Extract, word for word, the lines of data starting with the line containing "To the nearest" and going on through the line containing "What is the difference", and leave out the pictures.

BEGIN Dataset

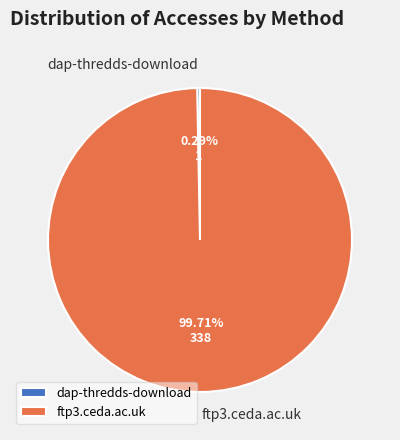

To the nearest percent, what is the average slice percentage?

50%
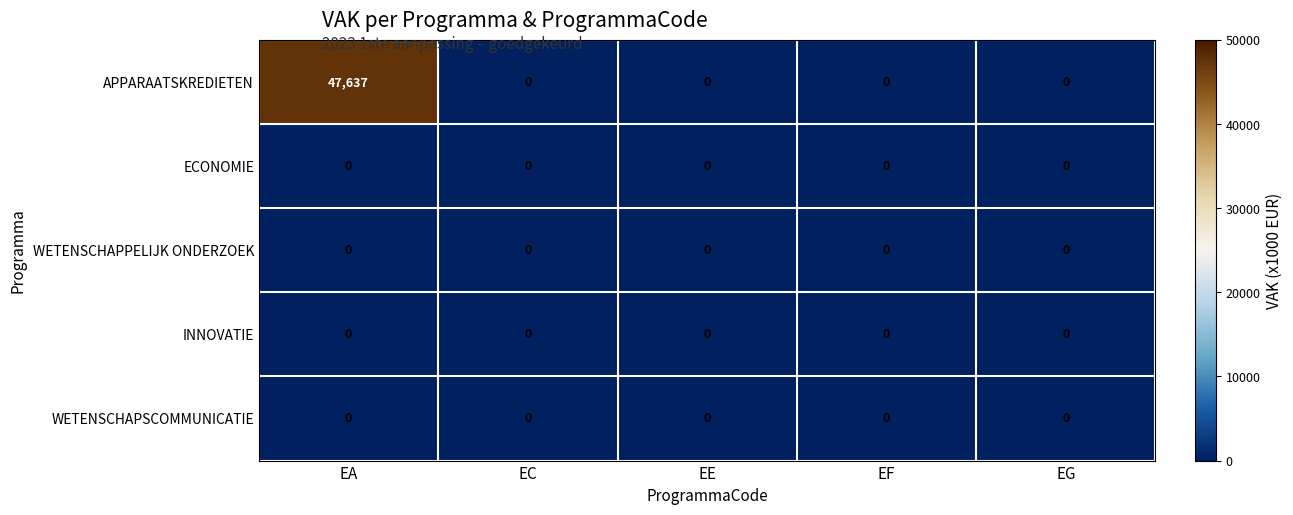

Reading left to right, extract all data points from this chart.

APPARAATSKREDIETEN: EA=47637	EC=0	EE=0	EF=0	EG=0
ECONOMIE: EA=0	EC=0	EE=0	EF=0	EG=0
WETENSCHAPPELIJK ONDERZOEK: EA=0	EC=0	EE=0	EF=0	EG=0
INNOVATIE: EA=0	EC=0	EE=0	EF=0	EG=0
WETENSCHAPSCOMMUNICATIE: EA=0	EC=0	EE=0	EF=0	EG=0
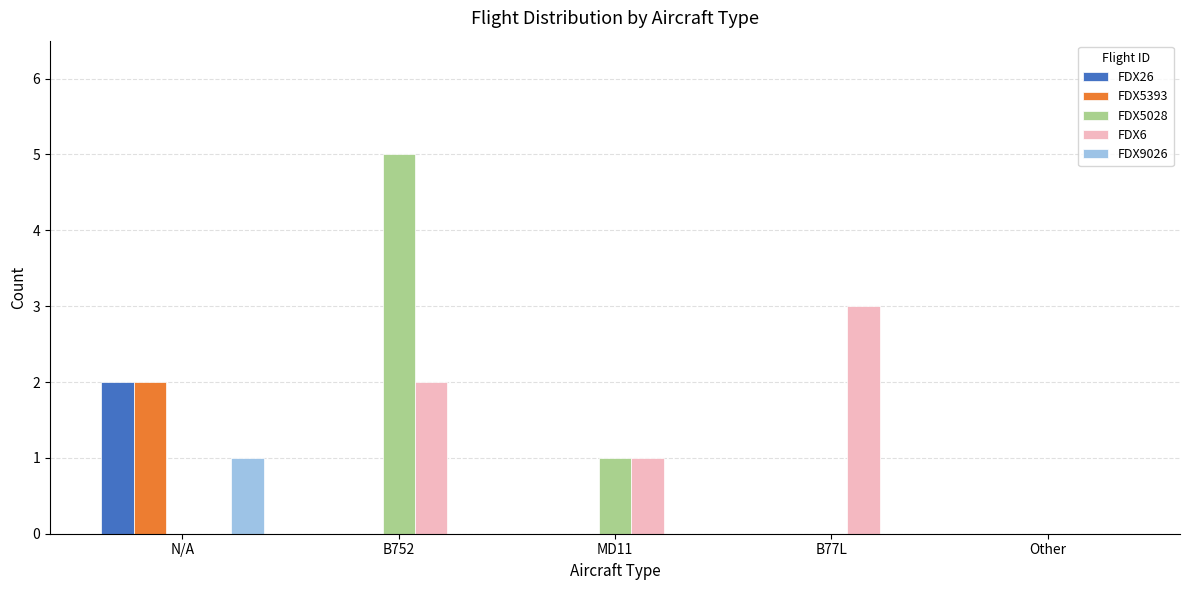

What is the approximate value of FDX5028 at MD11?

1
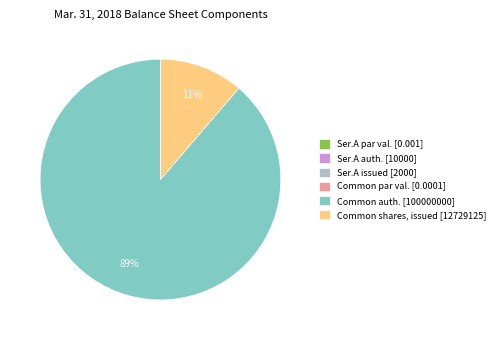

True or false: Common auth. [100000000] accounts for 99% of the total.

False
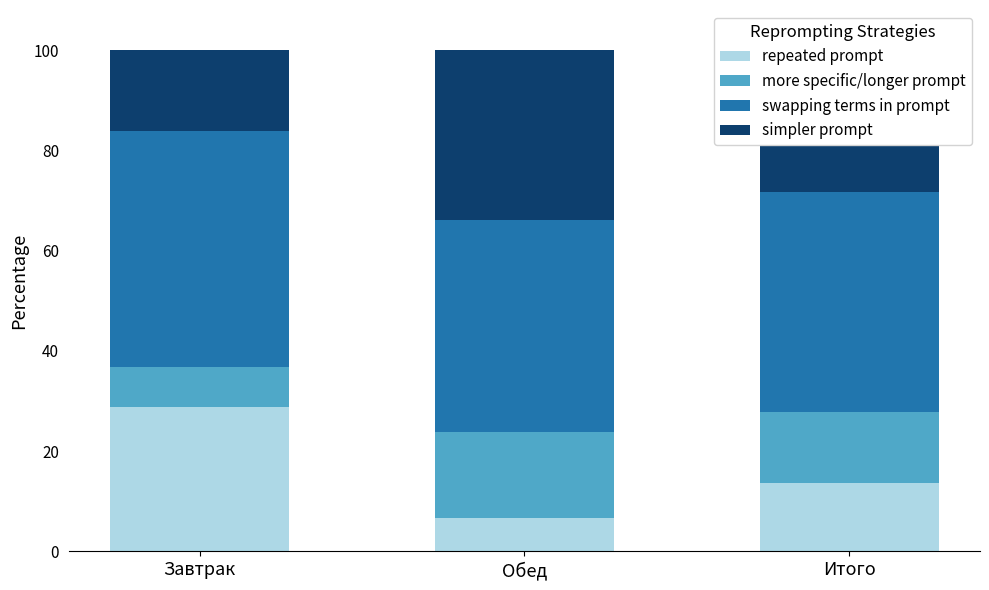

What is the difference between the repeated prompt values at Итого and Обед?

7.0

END Dataset
BEGIN Dataset

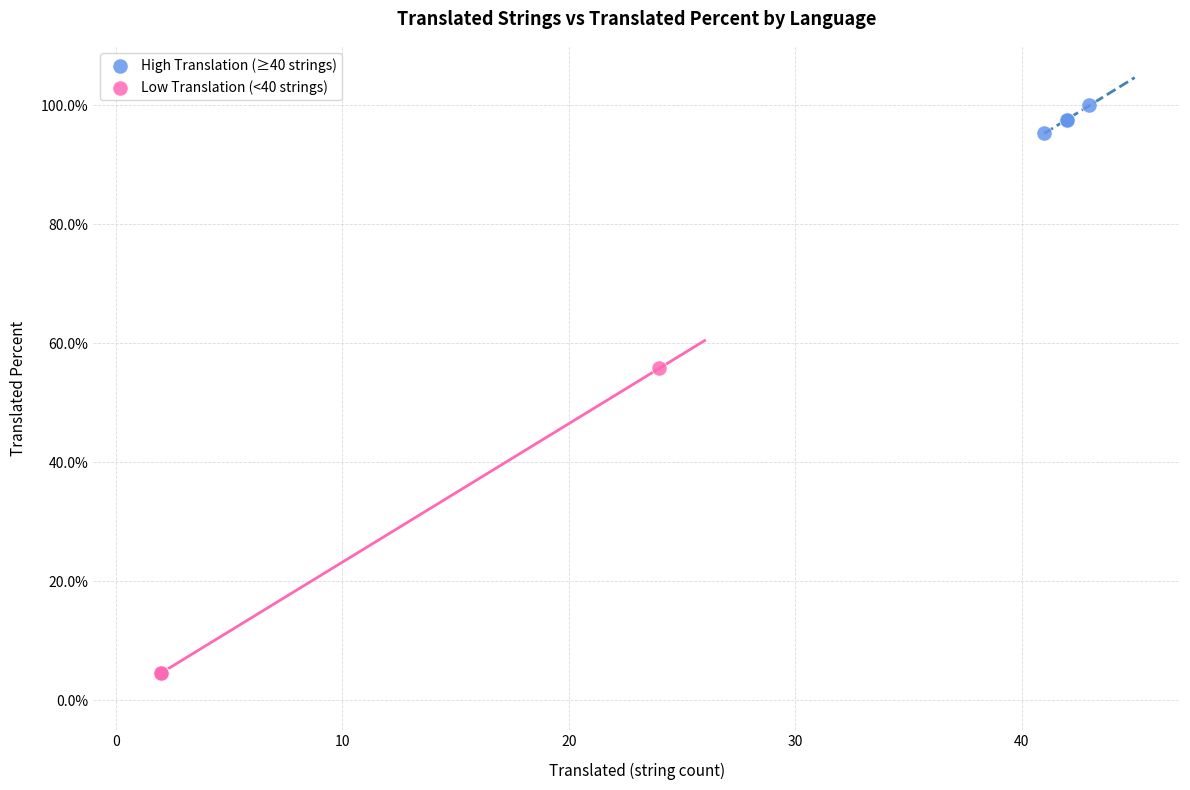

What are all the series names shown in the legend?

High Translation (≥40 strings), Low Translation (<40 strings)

END Dataset

(Reply to the exercise)
To the nearest percent, what is the average slice percentage?

50%

Reading left to right, extract all data points from this chart.

APPARAATSKREDIETEN: EA=47637	EC=0	EE=0	EF=0	EG=0
ECONOMIE: EA=0	EC=0	EE=0	EF=0	EG=0
WETENSCHAPPELIJK ONDERZOEK: EA=0	EC=0	EE=0	EF=0	EG=0
INNOVATIE: EA=0	EC=0	EE=0	EF=0	EG=0
WETENSCHAPSCOMMUNICATIE: EA=0	EC=0	EE=0	EF=0	EG=0

What is the approximate value of FDX5028 at MD11?

1

True or false: Common auth. [100000000] accounts for 99% of the total.

False

What is the difference between the repeated prompt values at Итого and Обед?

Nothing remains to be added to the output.